The organisation said that despite the premier’s commitment in 2019 and a 2016 feasibility study conducted by the provincial Department of Transport and Public Works, which concluded that the Tafelberg site was suitable for social housing, no brick had been laid.
It said the provincial government was missing a critical opportunity to reverse apartheid spatial planning, and appealed to Winde to demonstrate leadership and show commitment in developing Tafelberg and other publicly owned parcels of land for affordable and social housing.
Reclaim the City chapter leader Bevil Lucas said: “It is with dismay to realise the approach adopted in the post-apartheid society and how the DA is taking a political stance in upholding apartheid spatial planning in not committing itself to undo it, which is continuing to block people to live closer to the areas of work.

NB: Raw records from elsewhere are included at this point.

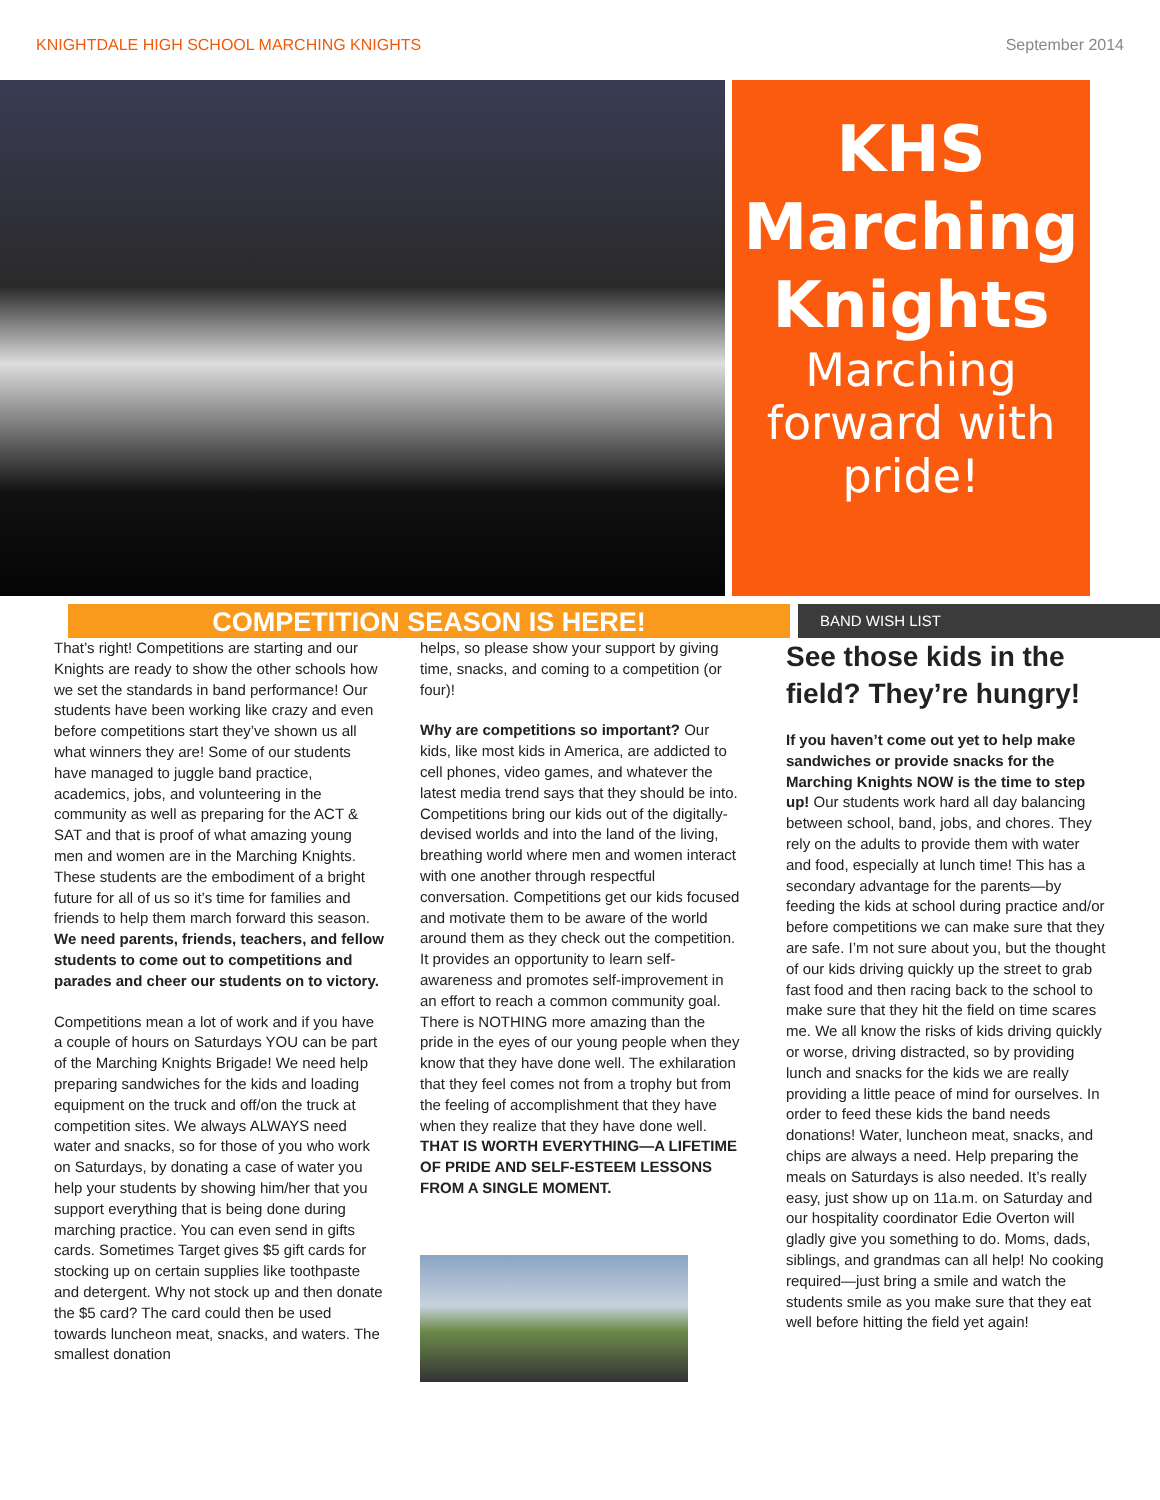KNIGHTDALE HIGH SCHOOL MARCHING KNIGHTS September 2014
KHS Marching Knights
Marching forward with pride!
COMPETITION SEASON IS HERE!
BAND WISH LIST
That’s right! Competitions are starting and our Knights are ready to show the other schools how we set the standards in band performance! Our students have been working like crazy and even before competitions start they’ve shown us all what winners they are! Some of our students have managed to juggle band practice, academics, jobs, and volunteering in the community as well as preparing for the ACT & SAT and that is proof of what amazing young men and women are in the Marching Knights. These students are the embodiment of a bright future for all of us so it’s time for families and friends to help them march forward this season. We need parents, friends, teachers, and fellow students to come out to competitions and parades and cheer our students on to victory.
Competitions mean a lot of work and if you have a couple of hours on Saturdays YOU can be part of the Marching Knights Brigade! We need help preparing sandwiches for the kids and loading equipment on the truck and off/on the truck at competition sites. We always ALWAYS need water and snacks, so for those of you who work on Saturdays, by donating a case of water you help your students by showing him/her that you support everything that is being done during marching practice. You can even send in gifts cards. Sometimes Target gives $5 gift cards for stocking up on certain supplies like toothpaste and detergent. Why not stock up and then donate the $5 card? The card could then be used towards luncheon meat, snacks, and waters. The smallest donation
helps, so please show your support by giving time, snacks, and coming to a competition (or four)!
Why are competitions so important? Our kids, like most kids in America, are addicted to cell phones, video games, and whatever the latest media trend says that they should be into. Competitions bring our kids out of the digitally-devised worlds and into the land of the living, breathing world where men and women interact with one another through respectful conversation. Competitions get our kids focused and motivate them to be aware of the world around them as they check out the competition. It provides an opportunity to learn self-awareness and promotes self-improvement in an effort to reach a common community goal. There is NOTHING more amazing than the pride in the eyes of our young people when they know that they have done well. The exhilaration that they feel comes not from a trophy but from the feeling of accomplishment that they have when they realize that they have done well. THAT IS WORTH EVERYTHING—A LIFETIME OF PRIDE AND SELF-ESTEEM LESSONS FROM A SINGLE MOMENT.
See those kids in the field? They’re hungry!
If you haven’t come out yet to help make sandwiches or provide snacks for the Marching Knights NOW is the time to step up! Our students work hard all day balancing between school, band, jobs, and chores. They rely on the adults to provide them with water and food, especially at lunch time! This has a secondary advantage for the parents—by feeding the kids at school during practice and/or before competitions we can make sure that they are safe. I’m not sure about you, but the thought of our kids driving quickly up the street to grab fast food and then racing back to the school to make sure that they hit the field on time scares me. We all know the risks of kids driving quickly or worse, driving distracted, so by providing lunch and snacks for the kids we are really providing a little peace of mind for ourselves. In order to feed these kids the band needs donations! Water, luncheon meat, snacks, and chips are always a need. Help preparing the meals on Saturdays is also needed. It’s really easy, just show up on 11a.m. on Saturday and our hospitality coordinator Edie Overton will gladly give you something to do. Moms, dads, siblings, and grandmas can all help! No cooking required—just bring a smile and watch the students smile as you make sure that they eat well before hitting the field yet again!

“How is possible that close to 30 years after the end of apartheid, there isn’t one site for the working class in Sea Point (or) Camps Bay?
“The working class has to commute from the Cape Flats for almost two hours a day, and that cannot be acceptable.”
GOOD Party secretary-general Brett Herron said that when the provincial government turned its back on its obligation and promised to develop affordable rental housing at the Tafelberg site, the abandoned Helen Bowden Nurses Home in Green Point was occupied.
“Meantime, acting with huge resentment, the Western Cape government disconnected basic services to the old nurses’ home occupied by about 1 000 adults and children.
“Political will is absent and restructuring government is just another illusion of something being done. Providing well-located affordable housing doesn’t need a government department to restructure.
“It could have been achieved over the past 30 years since the Group Areas Act was abolished, but it hasn’t been because there’s no will to do so,” Herron said.
Odette Cason, from the Office of the Premier, said the property was returned to the provincial government’s property portfolio, which is considering its best use in line with its priorities to deliver jobs, safety and well-being in the province.
“On the judgment handed down by the Western Cape High Court on the Tafelberg matter, we embrace the finding that there is a constitutional obligation to redress the effects of spatial apartheid.
“We are fully committed to addressing spatial apartheid and providing social housing in well-located areas,” she said.
“It is our view that the court made a range of orders that impact the ability of the Western Cape government to govern as an independent sphere as envisaged by the Constitution. It is for this reason, among others set out in our response, that we sought leave to appeal to the Supreme Court of Appeal,” Cason said.